There’s only one problem: Molly’s coworker Reid. He’s an awkward Tolkien superfan with a season pass to the Ren Faire, and there’s absolutely no way Molly could fall for him. Right?

– Goodreads

I love Becky Albertalli’s writing so much (and I cannot wait to see “Love, Simon” when it comes out!).  This book was no exception.  Molly is a different sort of protagonist from most YA stories, and some of what she faces is a different sort of struggle.  There is decent representation in this book, and the topics addressed are real and present today.

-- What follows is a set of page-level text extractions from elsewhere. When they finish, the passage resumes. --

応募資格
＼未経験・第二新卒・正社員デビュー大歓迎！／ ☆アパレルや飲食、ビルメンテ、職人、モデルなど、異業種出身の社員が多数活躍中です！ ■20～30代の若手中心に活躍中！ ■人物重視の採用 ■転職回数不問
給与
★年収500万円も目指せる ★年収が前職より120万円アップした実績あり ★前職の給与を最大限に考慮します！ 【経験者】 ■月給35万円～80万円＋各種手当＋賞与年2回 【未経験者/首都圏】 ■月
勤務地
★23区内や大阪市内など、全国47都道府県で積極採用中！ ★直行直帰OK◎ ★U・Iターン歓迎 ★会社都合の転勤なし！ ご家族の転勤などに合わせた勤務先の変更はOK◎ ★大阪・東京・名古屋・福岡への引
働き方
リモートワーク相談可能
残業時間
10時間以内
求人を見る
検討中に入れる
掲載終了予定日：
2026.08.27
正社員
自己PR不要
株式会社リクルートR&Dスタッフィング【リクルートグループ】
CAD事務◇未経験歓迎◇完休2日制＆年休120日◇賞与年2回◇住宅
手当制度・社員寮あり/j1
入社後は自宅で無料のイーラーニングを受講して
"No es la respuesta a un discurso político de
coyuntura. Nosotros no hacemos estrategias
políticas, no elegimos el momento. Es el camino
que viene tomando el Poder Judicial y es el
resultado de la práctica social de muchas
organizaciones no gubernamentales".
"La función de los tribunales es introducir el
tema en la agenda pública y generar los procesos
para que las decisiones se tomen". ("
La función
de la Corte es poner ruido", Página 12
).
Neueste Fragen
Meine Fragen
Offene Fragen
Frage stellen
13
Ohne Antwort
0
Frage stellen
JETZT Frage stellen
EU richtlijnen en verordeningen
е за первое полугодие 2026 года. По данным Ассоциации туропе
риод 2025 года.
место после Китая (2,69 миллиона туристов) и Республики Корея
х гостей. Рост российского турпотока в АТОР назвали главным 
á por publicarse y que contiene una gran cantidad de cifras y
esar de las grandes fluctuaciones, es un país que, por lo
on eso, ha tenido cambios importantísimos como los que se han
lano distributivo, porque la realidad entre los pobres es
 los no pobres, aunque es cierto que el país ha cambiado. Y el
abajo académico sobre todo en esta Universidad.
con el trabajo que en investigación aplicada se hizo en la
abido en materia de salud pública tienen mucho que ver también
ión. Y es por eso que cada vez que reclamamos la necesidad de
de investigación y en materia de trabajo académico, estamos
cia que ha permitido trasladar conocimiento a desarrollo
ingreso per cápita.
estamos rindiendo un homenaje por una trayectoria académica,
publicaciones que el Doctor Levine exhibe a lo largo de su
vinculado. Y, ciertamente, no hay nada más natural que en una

This book, in all its realness, made me extremely angry at times.  I seek solace in the thought that I believe this is what Albertalli wanted to happen.  But conversations surrounding popularity, body image, and self-acceptance were infuriating to me.  The story ends with the OTP I wanted, but good grief, I wasn’t sure we’d ever get there.  This plot reminds me that, in terms of behaviors of students in schools, we have a long way to go before bullying, stereotyping, and general “clique”ness can be fully eradicated.


8. It’s Not Like It’s a Secret, Misa Sugiura


Sixteen-year-old Sana Kiyohara has too many secrets. Some are small, like how it bothers her when her friends don’t invite her to parties. Some are big, like that fact that her father may be having an affair. And then there’s the one that she can barely even admit to herself—the one about how she might have a crush on her best friend.
When Sana and her family move to California she begins to wonder if it’s finally time for some honesty, especially after she meets Jamie Ramirez. Jamie is beautiful and smart and unlike anyone Sana’s ever known. There are just a few problems: Sana’s new friends don’t trust Jamie’s crowd; Jamie’s friends clearly don’t want her around anyway; and a sweet guy named Caleb seems to have more-than-friendly feelings for her. Meanwhile, her dad’s affair is becoming too obvious to ignore anymore.
Sana always figured that the hardest thing would be to tell people that she wants to date a girl, but as she quickly learns, telling the truth is easy… what comes after it, though, is a whole lot more complicated.

– Goodreads

I’ll be honest–I wanted to like this book more than I actually did.  I really like Sana and Jamie, and the relationship that they have.  However, the drama and conflict in this story is upsetting and largely left open-ended.

I read a few Goodreads reviews before starting this book (a common practice I have, to figure out why someone did or did not like a particular story and to see if I think it will be a good fit for me).  I saw several people complain about the racism and the “infidelity” in the book.  At first, I brushed this off, assuming that Sugiura was going for authentic, which may be off-putting to some people.

Unfortunately, after finishing the book, I have to agree with a lot of those reviews–while the racism is, perhaps, authentic, it’s never really addressed for what it is–something very wrong and what should not be tolerated.  And while the complexity of the love triangle Sana finds herself in makes for high drama, I felt the whole escapade with Caleb to be unnecessary and harmful.  So, while the story is beautiful (and, again, excellent representation!), it didn’t quite take me to the place I expected, and I found several problems with its execution.


And that’s it for February!  March is already shaping up to be a busier reading month, so I look forward to sharing my thoughts on those books in April.




2 thoughts on “Book Wrap-Up: February 2018”

  1. I completely agree that The Magicians show trumps the books. And I’m sorry to say the second book in the series wasn’t much better in terms of plot.